A small parenthesis here. One other key thing Ulm and the two partners of Interstate Flying Services had in common, though none of them knew it, was that they were all broke. Smithy had been quite impressed with Ulm’s suit and briefcase, but was unaware that that was basically all Ulm owned, and that in recent times he had been reduced to working by the hour in a billiard saloon, playing against people who needed an opponent. For his part, Ulm was impressed with the salubrious offices of Interstate Flying Services but was unaware that the company had only £49 in the bank and was over £700 in the red. Close parenthesis.

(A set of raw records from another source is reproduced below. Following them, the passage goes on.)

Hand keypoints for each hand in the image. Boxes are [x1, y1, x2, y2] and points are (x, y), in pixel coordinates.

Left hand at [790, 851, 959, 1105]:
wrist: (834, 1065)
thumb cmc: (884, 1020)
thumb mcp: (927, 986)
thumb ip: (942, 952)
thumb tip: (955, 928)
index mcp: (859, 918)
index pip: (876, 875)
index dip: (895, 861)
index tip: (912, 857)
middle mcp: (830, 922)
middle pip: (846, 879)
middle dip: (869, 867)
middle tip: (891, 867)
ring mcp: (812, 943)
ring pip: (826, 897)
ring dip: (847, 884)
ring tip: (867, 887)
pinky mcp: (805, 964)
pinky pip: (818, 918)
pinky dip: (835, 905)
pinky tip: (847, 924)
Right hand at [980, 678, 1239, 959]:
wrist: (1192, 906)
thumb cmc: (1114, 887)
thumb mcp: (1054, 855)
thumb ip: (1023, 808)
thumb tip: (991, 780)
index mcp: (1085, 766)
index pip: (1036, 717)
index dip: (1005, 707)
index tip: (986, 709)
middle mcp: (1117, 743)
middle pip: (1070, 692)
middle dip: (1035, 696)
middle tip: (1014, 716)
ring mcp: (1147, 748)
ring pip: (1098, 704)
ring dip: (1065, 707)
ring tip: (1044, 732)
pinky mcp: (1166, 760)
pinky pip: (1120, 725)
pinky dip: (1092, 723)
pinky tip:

In the northern hemisphere at this time, great attention was focusing on the continuing attempts to win the Orteig Prize for being the first to fly the distance between New York and Paris in either direction. On 8 May 1927, none other than Captain Charles Nung
esser made ready to leave Paris’s Le Bourget airfield, with his navigator, Captain François Coli, and fly to New York. ‘I am attempting the flight,’ Nungesser had announced grandly, ‘to bring honour to French aviation.’11
The greatest French hero to beat them all, Nungesser had finished the war with forty-five confirmed kills, and had more or less prospered since, being celebrated everywhere he went and showered with decorations, money and whatever else took his fine fancy. His marriage to an American in 1923 had only temporarily slowed his nocturnal conquests of some of the most beautiful women in France, before divorce had allowed him totally free rein once more. But could he achieve something in peacetime that was the equivalent of his wartime feats, and actually fly all the way from Paris to New York? He was convinced he could, as was much of the French press, who turned up, in the company of thousands of Parisians, to record his departure.
Nungesser’s plane carried no radio and no life rafts. When Coli had complained about this to Nungesser, the famous pilot gave him short shrift. ‘The idea, mon cher Coli, is to reach America by flying over the water, not swimming to New York. You’ve been in the navy too long, mon pauvre.‘12
And there he was! The crowd swooned as Nungesser himself came out onto the tarmac in a garish yellow flying suit, trailed by a rather hangdog-looking Coli. Nungesser paused to kiss two beautiful women, share a couple of jokes with his great friends the singer Maurice Chevalier and the boxer Georges Carpentier, and then, with a cheery wave to the adoring spectators, climbed up into his cockpit.
And with that the plane, a Levasseur PL-8 biplane named L’oiseau blanc—painted with Nungesser’s Great War insignia of a black heart, two burning candles, a coffin and skull and crossbones—staggered down the runway and, after just managing to take off, headed out towards the Atlantic Ocean. Tragically, after being briefly spotted over Ireland some six hours later, Nungesser and Coli were never seen again.